Page excerpt
Pelvic Floor Problems
Pelvic floor problems
A prolapse of the pelvic organs affects around 20-30% of the female population. While a uterine prolapse is the one that you are most likely to have heard about, there are many other types, all causing different symptoms.
Some of these symptoms include difficulty with intercourse, the need to go to the toilet more often or more suddenly, difficulty in emptying the bladder or bowel, recurrent urinary infections and backache. The causes are as varied as the symptoms although childbirth is the main one.
Treatment for pelvic organ prolapse ranges from non-surgical to surgical procedures and the type of prolapse symptoms you have usually affects the type of treatment you will receive.
Pelvic organ prolapse is a very common condition and affects about 20-30% of adult women. Approximately 11% of women will require surgery for prolapse during their lifetime.
Contrary to popular belief, the pelvic floor is not just made up of muscles but also ligaments, blood vessels, nerves and connective tissue. Damage to any of these structures may lead to problems with support of the pelvic organs.
Different types of pelvic organ prolapse
A prolapse of the front wall of the vagina is called a cystocele and is a prolapse of the bladder into the vagina. If the rectum bulges into the back wall of the vagina and pushes forward this is called a rectocele. If the uterus prolapses this is called uterine prolapse, and this is the prolapse most women have heard about.
Prolapse may occur after hysterectomy which may result in the vagina being turned inside out.
Click here to read about the treatment(s) involved in treating Pelvic Floor Problems. If you would like more information or wish to make an appointment regarding pelvic floor problems, please get in contact .

Questions to answer
a) According to the pelvic floor page, roughly what share of women will need surgery for prolapse during their lifetime?
b) Quote the pelvic floor page word for word, starting at the words "Contrary to popular" and stopping after "the pelvic organs.".

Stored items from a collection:
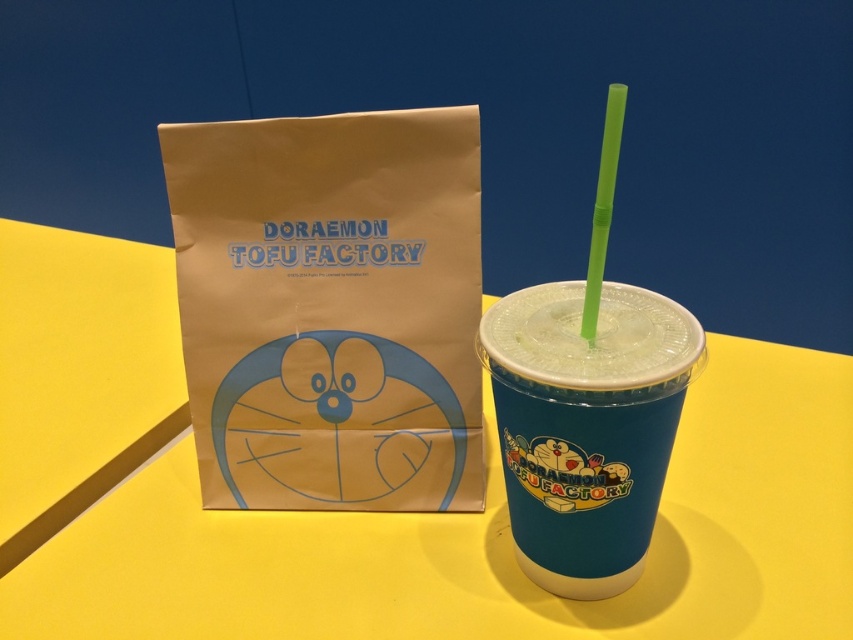
Between yellow matte table at center and brown paper bag at center, which one has more height?

yellow matte table at center

Which is below, yellow matte table at center or brown paper bag at center?

yellow matte table at center is lower down.

The width and height of the screenshot is (853, 640). Identify the location of yellow matte table at center. (383, 513).

At what (x,y) coordinates should I click in order to perform the action: click on yellow matte table at center. Please return your answer as a coordinate pair (x, y). Looking at the image, I should click on (383, 513).

Between blue plastic cup at right and green plastic straw at upper right, which one has less height?

blue plastic cup at right is shorter.

Between point (676, 349) and point (610, 157), which one is positioned behind?

Point (676, 349)

The height and width of the screenshot is (640, 853). Describe the element at coordinates (592, 339) in the screenshot. I see `blue plastic cup at right` at that location.

Locate an element on the screen. blue plastic cup at right is located at coordinates (592, 339).

Which is above, yellow matte table at center or green plastic straw at upper right?

green plastic straw at upper right

Does yellow matte table at center appear on the left side of green plastic straw at upper right?

Yes, yellow matte table at center is to the left of green plastic straw at upper right.

Based on the photo, who is more distant from viewer, (822, 627) or (601, 211)?

The point (822, 627) is more distant.

What are the coordinates of `yellow matte table at center` in the screenshot? It's located at (383, 513).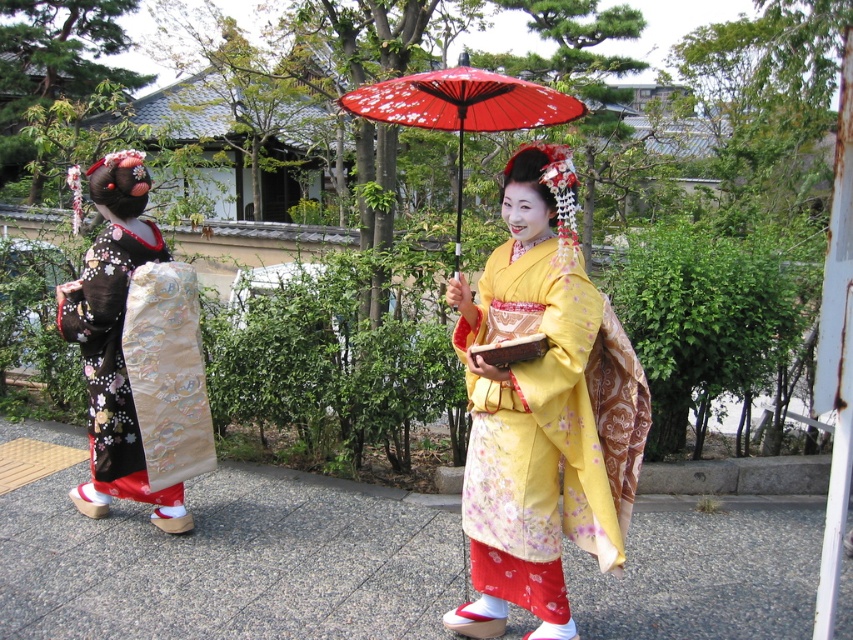
Which of these two, gray concrete pavement at center or yellow silk kimono at center, stands shorter?

gray concrete pavement at center is shorter.

In the scene shown: Is gray concrete pavement at center wider than yellow silk kimono at center?

Yes.

Is point (669, 628) farther from camera compared to point (477, 600)?

That is False.

Identify the location of gray concrete pavement at center. (230, 563).

Is yellow silk kimono at center bigger than black satin kimono at left?

No, yellow silk kimono at center is not bigger than black satin kimono at left.

Does point (596, 500) lie in front of point (178, 484)?

Yes, point (596, 500) is in front of point (178, 484).

Does point (605, 504) come closer to viewer compared to point (144, 465)?

Yes, it is in front of point (144, 465).

Find the location of a particular element. yellow silk kimono at center is located at coordinates (543, 410).

Can you confirm if black satin kimono at left is positioned to the right of red paper parasol at center?

Incorrect, black satin kimono at left is not on the right side of red paper parasol at center.

Between black satin kimono at left and red paper parasol at center, which one appears on the left side from the viewer's perspective?

black satin kimono at left is more to the left.

What do you see at coordinates (115, 342) in the screenshot? This screenshot has width=853, height=640. I see `black satin kimono at left` at bounding box center [115, 342].

At what (x,y) coordinates should I click in order to perform the action: click on black satin kimono at left. Please return your answer as a coordinate pair (x, y). Looking at the image, I should click on (115, 342).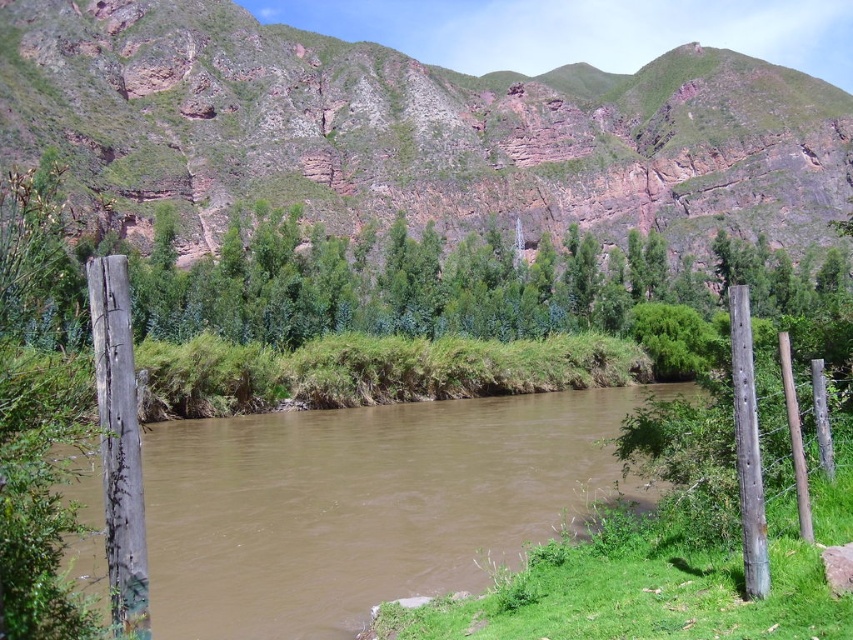
You are standing at the edge of the river and want to walk towards the rustic rock cliff at center and the gray weathered wood post at right. Which object will you reach first?

You will reach the gray weathered wood post at right first because it is closer to you than the rustic rock cliff at center, which is further away.

Consider the image. You are a hiker who wants to cross the river using the wooden post. Based on the scene, can you determine if the brown muddy water at center is deeper than the gray weathered wood post at right?

The brown muddy water at center is not as tall as the gray weathered wood post at right, meaning the water is shallower than the post. Therefore, the water is not deeper than the post, so the post is still above water and can be used for crossing.

You are standing at the point with coordinates point (738, 328) and want to walk towards the point with coordinates point (724, 188). Will you be moving towards the river or away from it?

Since point (724, 188) is behind point (738, 328), moving towards it would mean walking away from the river.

Completed exercise
a) Approximately 11% of women.

b)
Contrary to popular belief, the pelvic floor is not just made up of muscles but also ligaments, blood vessels, nerves and connective tissue. Damage to any of these structures may lead to problems with support of the pelvic organs.